Balıkesir İl Sağlık Müdürlüğü 15 Eylül Dünya Lenfoma Farkındalık Günü ile Prostat Kanseri Farkındalık Günü münasebetiyle bilgilendirici ve uyarıcı açıklamalarda bulundu. İl Sağlık Müdürü Uzm. Dr. Serkan Kadir Keskin’in yaptığı yazılı açıklama şöyle:
15 EYLÜL DÜNYA LENFOMA FARKINDALIK GÜNÜ
Lenfomalar, vücudun mikroplarla savaşan lenfatik sistemin parçası olan dokularda doğal olarak bulunan lenfosit adı verilen hücrelerden gelişen lenf bezi hastalıklarıdır.
Lenfomalar hem erkeklerde hem de kadınlarda ilk on kanser türü içinde yer almaktadır. Çocukluk çağı kanserlerinin %15’ini oluşturmakta ve ikinci sırada yer almaktadır.
Lenfomaların kesin nedeni bilinmemekle birlikte, çeşitli risk faktörleri lenfoma gelişme olasılığı ile ilişkilidir. Bu risk faktörleri;50 yaş üstü kişiler, ailede lenfoma öyküsü, bazı kimyasallara ve ilaçlara maruziyet, radyasyon maruziyeti, zayıflamış bir bağışıklık sistemine sahip olmak, otoimmün hastalıklar, bazı enfeksiyonlar, obezite ve meme implantları olarak sıralanabilir.
Lenfomalar için erken tespite yönelik kabul edilmiş bir tarama metodu bulunmamakla birlikte; boyun, koltuk altı ve kasık bölgelerindeki lenf bezelerinin ağrısız şişerek ele gelmesi, sebebi tam açıklanamayan ateş, kilo kaybı, gece terlemesi, halsizlik, ciltte kaşıntı belirtilerinin varlığı halinde hekime başvurulması önerilmektedir.
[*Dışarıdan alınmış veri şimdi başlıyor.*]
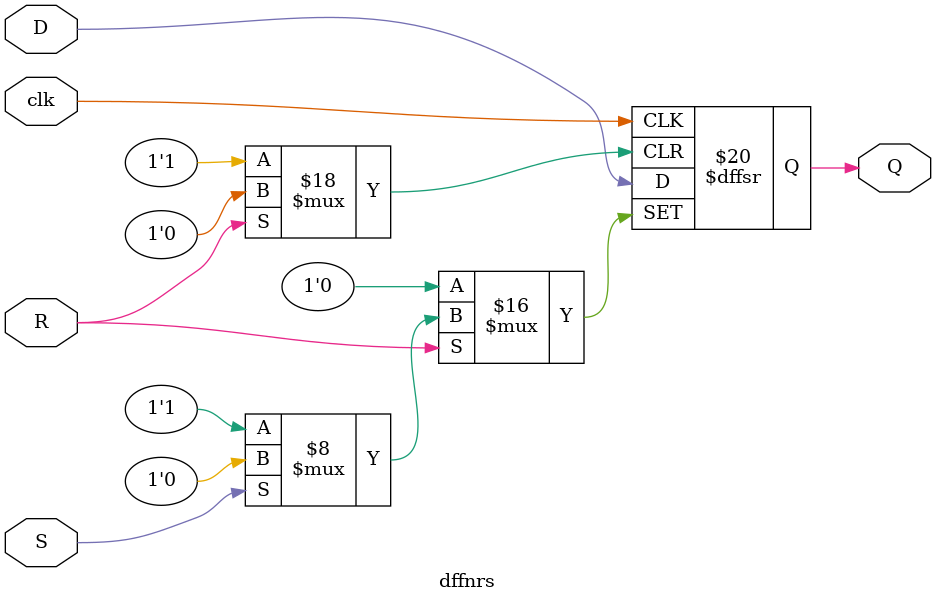
<source format=v>
module dffnrs(D,clk,R,S,Q);
input D;      // Data input 
input clk;    // clock input 
input R;      // reset input 
input S;      // set input 
output reg Q;     // output Q 

always @(negedge clk or negedge R or negedge S) 

begin
	if (R == 1'b0) begin // reset active low
            Q <= 1'b0;
        end
	else if (S == 1'b0) begin // set active low
            Q <= 1'b1;
        end
	else begin
            Q <= D; 
        end
end 
endmodule 

</source>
Vücudumuzdaki olağan dışı değişiklikler alışılmadık ve süreklilik gösteren bulgularınız varsa hemen en yakın sağlık kuruluşuna başvurun! Bilgi sahibi olun, sağlıklı kalın!
15 EYLÜL PROSTAT KANSERİ FARKINDALIK GÜNÜ
Prostat, mesanenin hemen altında yer alan, içerisinden idrar kanalının geçtiği, erkek üreme sisteminde bir salgı bezidir. Normal durumda yaklaşık bir ceviz büyüklüğündedir. Prostat bezi yaşlanma ile birlikte büyüyebilir. Prostat kanserinde, prostat bezi içerisinde kanser hücreleri gözlemlenir. Yaşlanmayla birlikte daha sık ortaya çıkan prostat kanseri dünyanın birçok ülkesinde olduğu gibi ülkemizde de erkek kanserleri arasında Uluslararası Kanser Araştırma Ajansı (IARC) Tarafından Yayınlanan 2020 verilerine göre 2. sırada görülmektedir.
Yapılan araştırmalara göre, bir erkeğin prostat kanserine yakalanma riski; yaş, ailesel yatkınlık, beslenme alışkanlıkları ve kimyasal maruziyetler nedeniyle artabilmektedir.
Erken evrede hiçbir belirti vermeyen prostat kanseri, kanser dokusunun büyümesiyle birlikte;
- Yavaş veya zayıf idrar çıkışı, özellikle geceleri sık idrara çıkma ihtiyacı,
- İdrarda veya menide kan varlığı
- Sertleşme sorunu
- Kanserin, kemiklere yayılımına bağlı kalça, sırt (omurga), göğüs (kaburga) ağrıları
- Bacaklarda veya ayaklarda zayıflık veya uyuşma gibi şikâyetlere yol açabilmektedir.
Genel olarak erkeklerin 50 yaşından itibaren, birinci derece akrabasında prostat kanseri görülenlerin ise 40 yaşından itibaren üroloji uzmanına düzenli olarak muayene olması erken tanı konulması açısından önem arz etmektedir.
Prostat kanserini önlemenin kesin bir yolu yoktur. Ancak riski azaltmak için;
- Sigarayı bırakmak,
- Düzenli egzersiz yapmak,
- Sağlıklı ve dengeli beslenerek vücut ağırlığını sağlıklı sınırlar içerisinde korumak
Unutmayalım tüm kanserlerde olduğu gibi prostat kanserinde de;
Erken teşhisle, başarılı bir tedavi ve daha iyi bir yaşam kalitesi sağlanır.